Initially this is a cheaper option. But every year you renew, the premiums will increase. Depending on how many years you own the policy, you could end up paying higher premiums for the same amount of coverage that a level term policy would provide.
Decreasing Term Insurance
Decreasing Term Life insurance provides a death benefit that gradually shrinks over the lifetime of the policy, even though the monthly premiums remain the same.
The idea is that as you age and time goes on, you will pay off more debts and other financial obligations will decrease. Therefore, your family will need less of a financial payout after you die.
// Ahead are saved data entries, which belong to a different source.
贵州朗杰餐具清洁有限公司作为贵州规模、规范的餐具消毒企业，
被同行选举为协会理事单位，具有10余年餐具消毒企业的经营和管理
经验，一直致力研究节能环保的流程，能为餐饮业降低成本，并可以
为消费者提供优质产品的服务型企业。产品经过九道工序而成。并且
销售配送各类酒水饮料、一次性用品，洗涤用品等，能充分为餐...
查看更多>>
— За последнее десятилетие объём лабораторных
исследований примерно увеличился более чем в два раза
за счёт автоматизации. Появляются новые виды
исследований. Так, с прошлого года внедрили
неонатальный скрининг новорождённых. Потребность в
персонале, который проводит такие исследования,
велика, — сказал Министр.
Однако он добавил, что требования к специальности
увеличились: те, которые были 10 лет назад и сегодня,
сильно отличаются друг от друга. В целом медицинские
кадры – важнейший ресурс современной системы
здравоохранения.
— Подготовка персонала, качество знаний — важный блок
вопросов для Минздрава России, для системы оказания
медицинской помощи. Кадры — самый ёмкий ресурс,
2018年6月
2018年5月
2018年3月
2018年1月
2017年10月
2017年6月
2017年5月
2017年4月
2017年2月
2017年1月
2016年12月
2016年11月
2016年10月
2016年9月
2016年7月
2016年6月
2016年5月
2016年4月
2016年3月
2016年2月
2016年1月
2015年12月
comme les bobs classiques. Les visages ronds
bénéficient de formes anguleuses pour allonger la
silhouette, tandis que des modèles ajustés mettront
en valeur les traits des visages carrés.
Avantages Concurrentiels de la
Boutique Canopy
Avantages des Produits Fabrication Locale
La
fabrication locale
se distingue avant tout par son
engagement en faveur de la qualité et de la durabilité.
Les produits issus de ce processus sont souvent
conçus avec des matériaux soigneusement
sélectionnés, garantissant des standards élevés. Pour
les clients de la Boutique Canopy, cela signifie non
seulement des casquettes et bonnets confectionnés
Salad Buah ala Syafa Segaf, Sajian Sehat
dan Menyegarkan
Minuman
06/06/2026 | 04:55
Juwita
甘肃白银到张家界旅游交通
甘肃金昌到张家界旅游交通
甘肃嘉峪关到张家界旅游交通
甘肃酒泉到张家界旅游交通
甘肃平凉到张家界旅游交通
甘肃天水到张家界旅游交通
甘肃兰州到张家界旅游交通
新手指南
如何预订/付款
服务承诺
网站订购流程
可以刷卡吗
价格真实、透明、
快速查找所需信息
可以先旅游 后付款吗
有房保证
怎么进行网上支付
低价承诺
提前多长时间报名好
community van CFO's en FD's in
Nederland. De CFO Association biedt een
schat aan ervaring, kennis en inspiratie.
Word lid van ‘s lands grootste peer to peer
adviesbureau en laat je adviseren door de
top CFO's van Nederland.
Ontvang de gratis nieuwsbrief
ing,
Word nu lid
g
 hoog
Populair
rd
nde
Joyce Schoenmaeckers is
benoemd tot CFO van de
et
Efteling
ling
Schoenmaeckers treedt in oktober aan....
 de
Decreasing term is commonly used as coverage for:
- Mortgage
- Personal loans
- Business loans
- Auto loans
- Student loans
The terms typically range from 1 to 30 years, and reductions in coverage occur monthly or annually.
What's the Difference Between Term and Whole Life Insurance?
Whole life insurance is the other main type of life insurance coverage. Here are key differences between the two.
Features | Term | Whole |
---|---|---|
Duration | Term policies expire at the end of a pre-determined number of years. | Whole policies last as long as you pay premiums, which could be a few years or your whole life. |
Cash Value | Term policies do not have investment or cash value components. | Whole policies offer both investment and cash value components. The cash value builds from investment profits and a portion of contributed premium payments. |
Affordability | Term policies are very affordable. | Whole policies generally cost significantly more per month. |
Death Benefit | Both policies have a guaranteed death benefit. | |
Premiums | Both policies have a fixed premium that does not increase over time. |
Bottom Line
Term life insurance is a great choice for people who need coverage for a set period of time. These could be years of raising children or paying off debts, like student loans or a mortgage. Term life is also great for supplementing your salary should you pass away unexpectedly.
The death benefit pays out if you die within the term and it's not taxable to your beneficiaries. If the term ends and you still need coverage, you have a variety of options to continue coverage.
As always, speak to a licensed agent to find the best policy for your needs.